Toch was er ook de verwarring. Fysiek voel ik me prima, dus het is nauwelijks te geloven dat er een levensgevaarlijke tumor in mijn hoofd huist. Als ik in de spiegel kijk, zie ik niets bijzonders. Ik had zelfs even het gevoel dat ik de tumor niet bij me had. Tja, als het zo simpel was… Echter, als ik terugdenk aan de serieuze gezichten en de serieuze taal van de diverse artsen waar we tegenover hebben gezeten en aan de beelden van de MRI scan, dan weet ik het weer.
Sinds een half jaar ben ik in het bezit van een Smartphone. Toen ik deze wilde gaan kopen vroegen de kinderen of het wel goed met me ging. Waar zou moeders zo’n ding voor nodig hebben? Ik ben namelijk nooit zo vooruitstrevend als het om nieuwe apparatuur gaat.

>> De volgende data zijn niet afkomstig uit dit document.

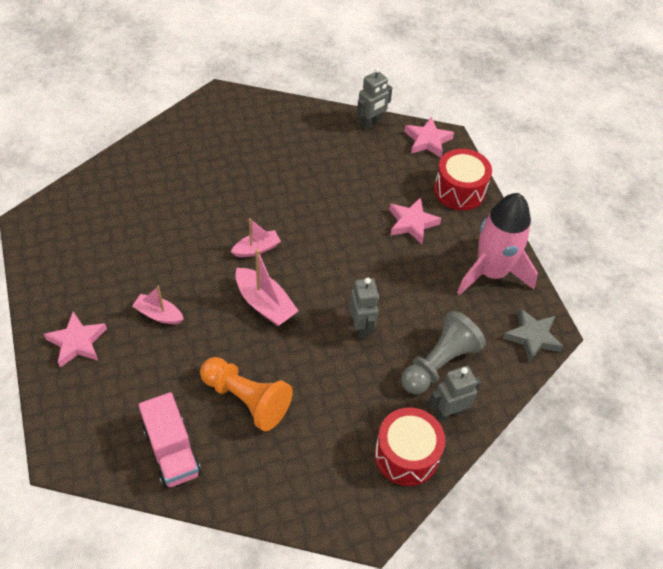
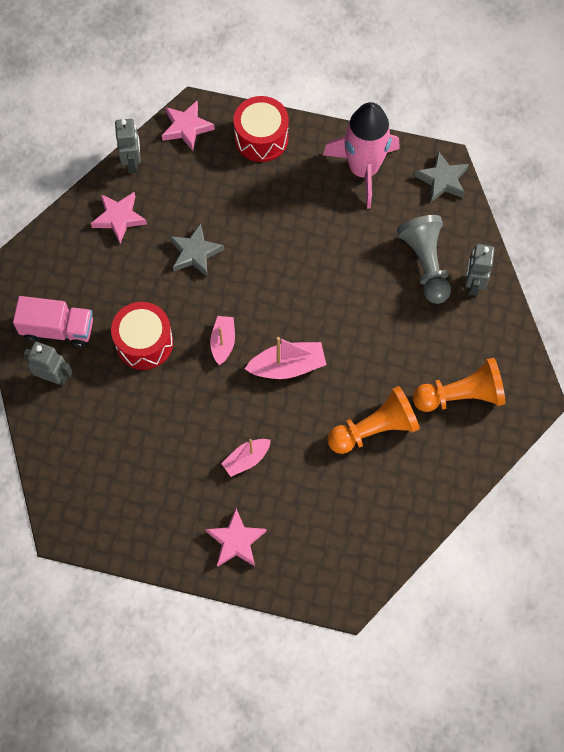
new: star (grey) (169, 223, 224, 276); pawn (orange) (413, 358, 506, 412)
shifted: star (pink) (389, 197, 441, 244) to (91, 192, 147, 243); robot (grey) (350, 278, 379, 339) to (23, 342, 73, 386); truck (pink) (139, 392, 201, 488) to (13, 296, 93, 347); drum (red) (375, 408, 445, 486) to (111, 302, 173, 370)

Ik legde uit dat ik mijn kleinkinderen bij wil kunnen houden (hoe naïef kun je zijn?) en verder was de enige reden om tot de aanschaf van zo’n ding over te gaan: “Omdat ik het wil.” Hier moesten de kinderen het mee doen.
Ik ben blij met mijn nieuwe mobiel, maar afgelopen week zag ik ook nadelen. Waar je ook bent, je kunt overal je mail inkijken. Als ik een onschuldig, ontspannen spelletje (Wordfeud) wilde spelen op de Smartphone, ontkwam ik er niet aan om te zien dat er mail binnen was gekomen. Overigens is Wordfeud tegen Jeroen nooit echt ontspannend voor mij, hij wint altijd… Je moet dan wel heel principieel zijn om die mail niet te openen (in het kader van het geen contact willen hebben met de buitenwereld, terwijl je weg bent om te ontspannen). Verschillende mailtjes herinnerden me aan het ziek zijn en na een aantal dagen zorgde dat toch voor wat onrust.
Vandaag ben ik dus weer thuis en ik zit er weer vol in. Zo vol, dat ik tijdens het hardlopen mijn Smartphone op zak had, want er zou vandaag een arts bellen om me wat informatie te verschaffen over een therapie, waar ik meer van wil weten. Tijdens het hardlopen werd ik niet gebeld, maar ik kon nu eindelijk die ene mooie boom met paddenstoelen op zijn huid even vastleggen. Fijn hoor, zo’n Smartphone.
De kliniek in Duitsland heeft een uitnodiging gestuurd: eind februari mogen we langskomen voor een gesprek. Dan pas? Jan heeft even voor me gebeld: “Lieve mevrouw, is het eventueel, heel misschien mogelijk dat we iets eerder kunnen komen. Het zou zo fijn zijn om alles helder te hebben wanneer we met de oncoloog in gesprek gaan.” Diepe zucht, van over de grens: “Mijnheer, dat vragen honderd mensen.” Duidelijke taal. Als we toch eerder informatie willen (en dat willen we), mogen we wel wat vragen via de mail stellen. Wij gaan mailen!